The 1964 Civil Rights Act’s Title VII is the basis of the ruling and before this, there was no federal law that protected members of the LGBTQ+ community from facing identity-centric employment termination.
The historic ruling’s slip opinion reads, “An employer who fires an individual merely for being gay or transgender violates Title VII. Pp. 4–33 (a) Title VII makes it “unlawful . . . for an employer to fail or refuse to hire or to discharge any individual, or otherwise to discriminate against any individual . . . because of such individual’s race, color, religion, sex, or national origin.”
Between 2010 and 2013, three workers from different places of employment believed that they had been fired from their jobs because of their sexuality or gender. The respective cases were then brought to the Supreme Court in late 2019.

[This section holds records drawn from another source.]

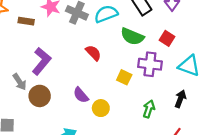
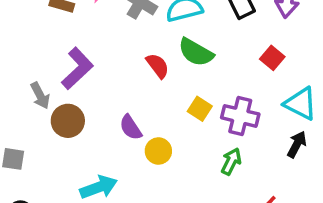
green semicircle: (132, 37) -> (196, 52), moved
purple cross: (150, 64) -> (240, 116), moved
black arrow: (180, 99) -> (297, 144), moved

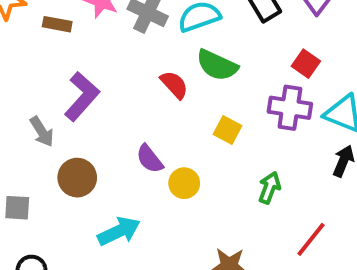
purple cross: (240, 116) -> (290, 108), moved
brown circle: (68, 121) -> (77, 178), moved

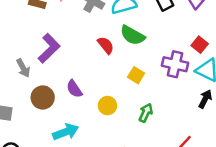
red square: (306, 64) -> (200, 45), moved
purple semicircle: (150, 159) -> (74, 89), moved
green arrow: (269, 188) -> (146, 113), moved

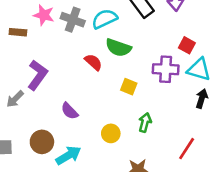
gray arrow: (23, 68) -> (15, 99), turned 84
brown circle: (43, 97) -> (42, 142), moved
yellow circle: (107, 106) -> (111, 133), moved

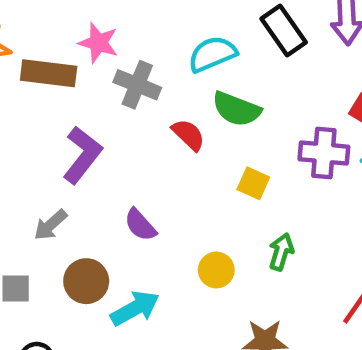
gray cross: (73, 20) -> (137, 85), moved
brown rectangle: (18, 32) -> (49, 73), size x1.6
gray arrow: (15, 99) -> (50, 225), moved

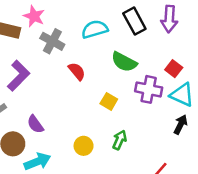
green semicircle: (236, 109) -> (124, 62), moved
purple semicircle: (140, 225) -> (35, 124), moved

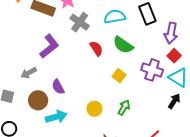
purple arrow: (169, 19) -> (171, 33), moved
green semicircle: (124, 62) -> (123, 45), moved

Of the three plaintiffs, only one, Gerald Bostock, is still living. One was Aimee Stephens, a trans woman who was fired after telling co-workers that she would be coming to work as her true self. Stephens died last month of complications from kidney failure. The other plaintiff was Donald Zarda, a skydiving instructor who was let go after telling a customer that he was gay in an attempt to make her more comfortable. He died in a BASE-jumping accident in 2014.
“Homophobia and transphobia are wrong, as I said from the beginning, and any type of workplace discrimination is unacceptable,” Bostock said to The Daily Beast. “To hear the opinion read this morning validates what I’ve been saying for the last seven years. I am elated and thrilled.”